- **TEXTO PARA ANÁLISE**
■ ■ ■ ■ ■ ■ ■

A maioria das organizações terá lidado de modo reativo com casos de problemas de saúde psicológicos, mas tenho certeza de que há mais coisas que não foram abordadas proativamente.
Assim como acontece com praticamente qualquer iniciativa significativa, é muito importante que haja suporte visível e ativo da alta administração a qualquer iniciativa que busque dar mais apoio ao bem-estar e à saúde psicológica dos trabalhadores. Isso inclui fornecer todos os recursos necessários e dar o exemplo pessoal. Apenas um exemplo muito pequeno disso: vimos algumas ocasiões recentemente em que a alta gerência de uma organização adotou medidas para combater a chamada cultura "sempre conectado", ou seja, a expectativa de que quaisquer e-mails enviados fora do horário de trabalho deveriam ser imediatamente respondidos. E o exemplo pessoal desses gerentes importantes é fundamental para isso, o que significa que eles devem parar de enviar mensagens a pessoas fora do horário de trabalho.
Outra chave para o sucesso é a consulta e participação dos trabalhadores. As organizações devem oferecer oportunidades para que os trabalhadores enviem feedback sobre riscos psicossociais e com qual eficácia esses riscos estão sendo gerenciados. É preciso incentivar a participação e o engajamento, por exemplo, em comitês de saúde e segurança ou em organizações menores, diretamente com os trabalhadores. Esse diálogo e envolvimento oferece a oportunidade de abordar quaisquer preocupações devido à natureza sensível do impacto dos riscos psicossociais.

■ ■ ■ ■ ■ ■ ■

Listas de posições articulares:

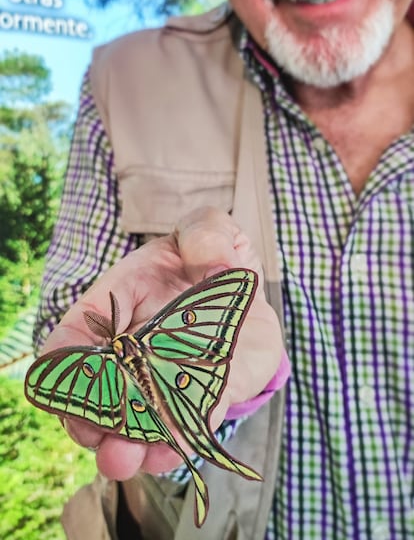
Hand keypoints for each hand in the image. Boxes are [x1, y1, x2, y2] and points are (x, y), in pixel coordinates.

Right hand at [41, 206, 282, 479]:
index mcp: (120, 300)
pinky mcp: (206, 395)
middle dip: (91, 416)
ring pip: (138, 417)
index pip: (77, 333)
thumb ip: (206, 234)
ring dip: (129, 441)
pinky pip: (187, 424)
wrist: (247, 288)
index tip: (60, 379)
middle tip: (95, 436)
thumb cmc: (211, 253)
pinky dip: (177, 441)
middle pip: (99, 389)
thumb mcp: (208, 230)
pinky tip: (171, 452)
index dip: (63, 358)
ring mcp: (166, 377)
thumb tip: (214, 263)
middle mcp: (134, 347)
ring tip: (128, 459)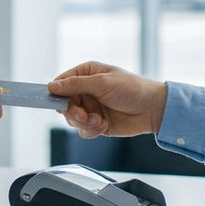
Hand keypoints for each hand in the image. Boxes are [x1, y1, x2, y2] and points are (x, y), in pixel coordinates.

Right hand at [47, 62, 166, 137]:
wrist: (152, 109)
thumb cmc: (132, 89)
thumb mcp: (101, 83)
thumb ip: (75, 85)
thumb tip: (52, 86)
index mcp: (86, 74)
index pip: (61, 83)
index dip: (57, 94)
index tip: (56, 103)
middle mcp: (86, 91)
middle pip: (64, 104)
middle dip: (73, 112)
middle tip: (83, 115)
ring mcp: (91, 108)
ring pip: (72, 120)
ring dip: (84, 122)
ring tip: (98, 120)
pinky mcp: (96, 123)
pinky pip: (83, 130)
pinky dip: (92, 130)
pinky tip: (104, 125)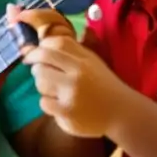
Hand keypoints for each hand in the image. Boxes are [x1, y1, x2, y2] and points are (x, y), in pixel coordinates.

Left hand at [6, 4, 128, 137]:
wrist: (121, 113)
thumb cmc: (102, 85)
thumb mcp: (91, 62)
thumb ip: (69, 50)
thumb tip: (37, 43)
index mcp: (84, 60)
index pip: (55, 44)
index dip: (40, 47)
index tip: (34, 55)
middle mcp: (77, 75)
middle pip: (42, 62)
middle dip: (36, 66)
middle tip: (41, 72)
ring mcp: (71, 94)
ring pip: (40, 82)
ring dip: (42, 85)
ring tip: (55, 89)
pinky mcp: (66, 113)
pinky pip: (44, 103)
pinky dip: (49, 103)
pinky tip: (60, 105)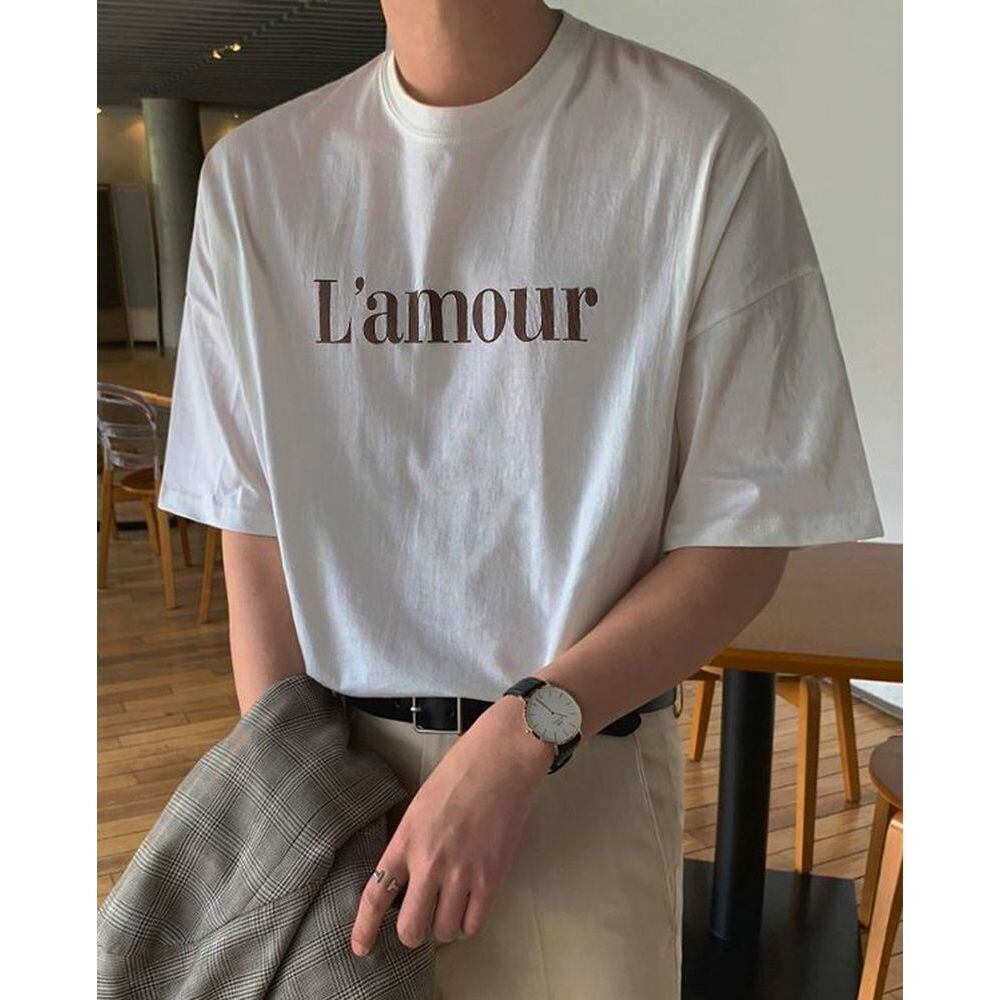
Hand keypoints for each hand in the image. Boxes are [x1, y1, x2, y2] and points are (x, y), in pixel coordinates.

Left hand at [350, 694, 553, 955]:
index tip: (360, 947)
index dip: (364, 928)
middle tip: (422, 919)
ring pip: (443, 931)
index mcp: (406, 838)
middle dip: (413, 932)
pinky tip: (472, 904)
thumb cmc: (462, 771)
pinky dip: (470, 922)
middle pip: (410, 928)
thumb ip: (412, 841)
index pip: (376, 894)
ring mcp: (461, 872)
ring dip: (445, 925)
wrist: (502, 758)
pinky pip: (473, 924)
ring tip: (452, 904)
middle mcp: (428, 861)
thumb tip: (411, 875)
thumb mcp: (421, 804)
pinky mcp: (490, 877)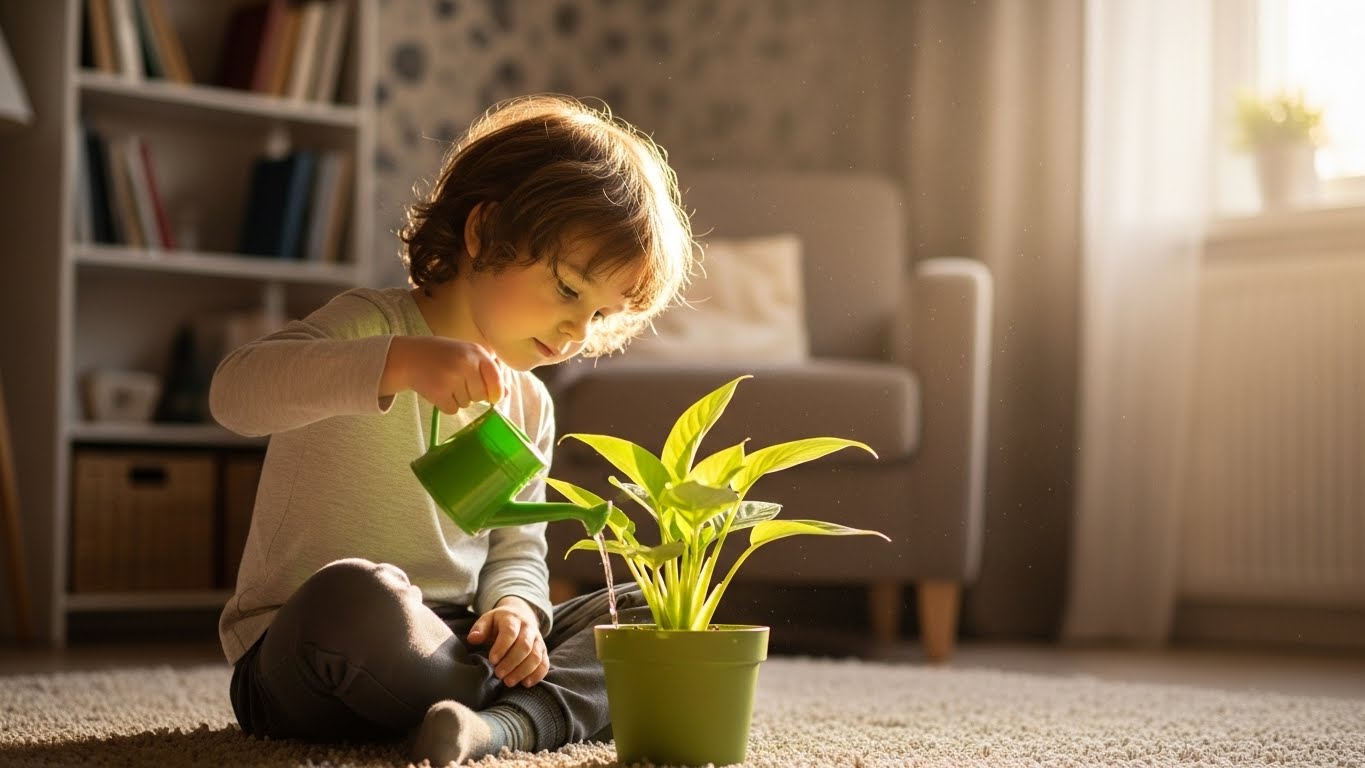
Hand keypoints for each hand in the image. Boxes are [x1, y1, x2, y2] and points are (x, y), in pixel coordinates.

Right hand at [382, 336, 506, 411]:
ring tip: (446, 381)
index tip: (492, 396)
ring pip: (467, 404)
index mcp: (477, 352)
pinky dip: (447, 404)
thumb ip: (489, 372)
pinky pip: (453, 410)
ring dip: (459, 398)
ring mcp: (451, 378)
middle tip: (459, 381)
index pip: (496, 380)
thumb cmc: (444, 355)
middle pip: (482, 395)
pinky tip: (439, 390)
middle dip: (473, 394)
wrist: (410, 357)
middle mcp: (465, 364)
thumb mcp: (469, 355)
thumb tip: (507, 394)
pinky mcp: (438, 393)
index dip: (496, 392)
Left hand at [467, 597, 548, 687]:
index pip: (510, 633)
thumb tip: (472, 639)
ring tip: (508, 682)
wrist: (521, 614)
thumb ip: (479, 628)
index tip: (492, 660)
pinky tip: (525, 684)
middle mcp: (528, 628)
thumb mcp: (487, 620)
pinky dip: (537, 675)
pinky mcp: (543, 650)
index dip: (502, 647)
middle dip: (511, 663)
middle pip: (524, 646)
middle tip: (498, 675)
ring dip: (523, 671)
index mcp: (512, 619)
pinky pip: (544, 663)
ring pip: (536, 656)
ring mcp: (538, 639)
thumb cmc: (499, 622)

■ ■ ■ ■ ■ ■ ■

- **TAREFAS PROPOSTAS**
1. Transcreva literalmente o trecho do texto sobre saúde psicológica no trabalho desde "A maioria das" até "foram abordadas proativamente.", inclusive.
2. Enumere todas as expressões com que o texto sobre saúde psicológica no trabalho designa a liderança das organizações.
Os registros constituem material à parte, independente do texto.

- **TAREFAS RESOLVIDAS**
1.
A maioria das organizações terá lidado de modo reativo com casos de problemas de saúde psicológicos, mas tenho certeza de que há mais coisas que não foram abordadas proativamente.

2. alta administração; alta gerência; gerentes importantes